*YOUR GOAL:* From the listing below, keep only the lines that contain the word "than", with case counting.

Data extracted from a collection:
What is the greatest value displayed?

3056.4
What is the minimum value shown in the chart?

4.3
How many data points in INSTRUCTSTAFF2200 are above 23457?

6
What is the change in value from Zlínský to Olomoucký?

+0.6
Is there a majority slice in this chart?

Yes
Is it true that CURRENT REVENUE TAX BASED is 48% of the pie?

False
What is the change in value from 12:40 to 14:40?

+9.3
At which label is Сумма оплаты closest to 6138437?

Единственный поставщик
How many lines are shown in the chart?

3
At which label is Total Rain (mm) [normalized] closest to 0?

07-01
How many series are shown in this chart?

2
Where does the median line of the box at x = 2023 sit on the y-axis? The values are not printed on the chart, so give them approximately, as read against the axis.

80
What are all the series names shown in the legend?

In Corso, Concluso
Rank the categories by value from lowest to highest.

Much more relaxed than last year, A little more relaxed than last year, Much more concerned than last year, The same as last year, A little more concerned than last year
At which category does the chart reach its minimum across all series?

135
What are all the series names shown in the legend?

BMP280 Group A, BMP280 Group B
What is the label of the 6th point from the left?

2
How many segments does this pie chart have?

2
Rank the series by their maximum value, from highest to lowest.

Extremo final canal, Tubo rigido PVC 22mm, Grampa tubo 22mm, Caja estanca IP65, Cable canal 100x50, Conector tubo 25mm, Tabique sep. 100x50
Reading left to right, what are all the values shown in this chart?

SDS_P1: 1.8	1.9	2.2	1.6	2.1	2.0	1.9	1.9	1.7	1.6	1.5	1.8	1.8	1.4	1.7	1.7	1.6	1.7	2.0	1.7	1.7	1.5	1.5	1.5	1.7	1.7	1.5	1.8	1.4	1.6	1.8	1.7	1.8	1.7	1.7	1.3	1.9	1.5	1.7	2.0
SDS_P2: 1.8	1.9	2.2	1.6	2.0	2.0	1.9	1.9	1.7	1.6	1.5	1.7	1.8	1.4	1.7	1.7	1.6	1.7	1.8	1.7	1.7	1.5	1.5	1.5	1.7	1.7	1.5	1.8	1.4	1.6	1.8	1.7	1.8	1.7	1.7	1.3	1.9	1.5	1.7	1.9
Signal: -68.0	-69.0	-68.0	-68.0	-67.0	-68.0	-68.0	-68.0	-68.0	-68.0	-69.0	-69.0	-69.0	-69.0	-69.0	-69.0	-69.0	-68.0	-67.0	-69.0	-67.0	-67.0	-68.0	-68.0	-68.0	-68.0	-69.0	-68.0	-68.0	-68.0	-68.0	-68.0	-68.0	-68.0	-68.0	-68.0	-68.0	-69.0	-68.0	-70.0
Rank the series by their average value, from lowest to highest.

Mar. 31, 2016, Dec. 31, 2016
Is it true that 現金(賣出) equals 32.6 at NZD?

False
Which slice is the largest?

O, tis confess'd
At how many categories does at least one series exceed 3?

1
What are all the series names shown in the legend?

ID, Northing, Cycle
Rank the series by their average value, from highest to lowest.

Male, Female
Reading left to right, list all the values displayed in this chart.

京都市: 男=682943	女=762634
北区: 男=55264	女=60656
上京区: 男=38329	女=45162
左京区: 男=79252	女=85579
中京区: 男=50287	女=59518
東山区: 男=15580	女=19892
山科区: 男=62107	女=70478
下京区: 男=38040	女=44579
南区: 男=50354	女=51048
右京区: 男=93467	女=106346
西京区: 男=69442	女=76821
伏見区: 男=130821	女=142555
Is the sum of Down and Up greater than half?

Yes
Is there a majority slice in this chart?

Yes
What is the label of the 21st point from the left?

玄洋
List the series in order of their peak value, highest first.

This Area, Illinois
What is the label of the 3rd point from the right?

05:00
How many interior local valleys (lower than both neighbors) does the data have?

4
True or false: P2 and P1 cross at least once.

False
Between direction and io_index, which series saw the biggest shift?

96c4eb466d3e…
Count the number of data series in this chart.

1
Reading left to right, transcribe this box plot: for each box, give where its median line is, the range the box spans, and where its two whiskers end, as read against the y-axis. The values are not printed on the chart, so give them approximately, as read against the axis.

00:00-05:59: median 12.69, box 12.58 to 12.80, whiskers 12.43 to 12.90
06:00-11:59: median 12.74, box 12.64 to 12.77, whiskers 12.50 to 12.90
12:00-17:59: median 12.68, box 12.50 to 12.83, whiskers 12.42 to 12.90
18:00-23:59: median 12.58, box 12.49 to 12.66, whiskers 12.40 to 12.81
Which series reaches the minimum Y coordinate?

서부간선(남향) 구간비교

*ANSWER FOR THIS EXERCISE:*
Much more relaxed than last year, A little more relaxed than last year, Much more concerned than last year, The same as last year, A little more concerned than last year
Is the sum of Down and Up greater than half?
How many interior local valleys (lower than both neighbors) does the data have?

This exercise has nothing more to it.